If you have an up-to-date ERD, simply boot the system off the Windows 2000 boot floppies. When you reach the point at which Setup asks if you want to set up Windows 2000 or repair an existing installation, choose the repair option and follow the prompts. Before the repair process begins, you'll be asked if you want to use a fast repair or a manual repair:
- A fast repair automatically updates some key system files, the Registry, the boot sector, and the startup environment.
- A manual repair is most useful when you already know what's wrong with the system and you don't want to overwrite anything you don't have to.
A Full Restore
I always hesitate to use the full-restore option, because you'll lose any data added to the server since the last backup. However, if you have determined that all of the system's hardware is OK, but you still can't get the system to work, restoring from backup may be your last option.

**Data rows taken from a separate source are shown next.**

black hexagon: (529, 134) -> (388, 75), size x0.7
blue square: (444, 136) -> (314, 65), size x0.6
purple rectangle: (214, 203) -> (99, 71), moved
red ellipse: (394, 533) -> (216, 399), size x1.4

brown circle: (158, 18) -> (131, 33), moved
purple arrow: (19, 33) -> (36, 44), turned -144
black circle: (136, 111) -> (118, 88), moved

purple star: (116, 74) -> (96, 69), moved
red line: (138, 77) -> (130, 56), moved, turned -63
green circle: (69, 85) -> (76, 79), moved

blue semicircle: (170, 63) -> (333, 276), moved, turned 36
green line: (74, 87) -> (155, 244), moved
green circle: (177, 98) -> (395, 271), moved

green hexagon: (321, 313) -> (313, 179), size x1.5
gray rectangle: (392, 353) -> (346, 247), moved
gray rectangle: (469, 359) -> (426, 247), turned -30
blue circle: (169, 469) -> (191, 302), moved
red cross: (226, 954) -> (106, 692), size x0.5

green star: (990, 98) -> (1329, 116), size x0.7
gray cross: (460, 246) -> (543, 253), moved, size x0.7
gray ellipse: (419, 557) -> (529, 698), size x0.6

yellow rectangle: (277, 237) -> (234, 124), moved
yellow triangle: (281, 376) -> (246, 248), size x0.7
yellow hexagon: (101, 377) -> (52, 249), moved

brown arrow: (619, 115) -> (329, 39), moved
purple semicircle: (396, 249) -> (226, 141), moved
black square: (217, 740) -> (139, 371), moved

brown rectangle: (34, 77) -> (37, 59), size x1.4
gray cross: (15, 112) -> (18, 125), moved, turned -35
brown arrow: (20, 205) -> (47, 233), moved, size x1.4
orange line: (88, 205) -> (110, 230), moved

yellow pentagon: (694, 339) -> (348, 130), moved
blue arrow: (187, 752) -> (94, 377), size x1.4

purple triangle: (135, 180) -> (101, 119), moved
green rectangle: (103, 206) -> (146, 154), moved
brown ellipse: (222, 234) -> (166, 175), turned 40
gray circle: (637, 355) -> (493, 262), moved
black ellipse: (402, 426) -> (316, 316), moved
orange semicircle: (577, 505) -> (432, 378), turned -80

Unfortunately, you can't restore a backup unless Windows 2000 is functional. Therefore, you should format your hard disk and load Windows 2000 from scratch. During this reload, you should load Windows 2000 on a standalone server that isn't a domain controller or a part of a domain. You should also load Windows into a different directory than usual, to avoid interfering with the copy you're about to restore. Once you've loaded this temporary copy of Windows, you can restore your backup. Make sure you restore the System State data along with the usual files. Once the restore has completed, reboot the server. You should now have a functional server. When you're done, you can delete the temporary copy of Windows.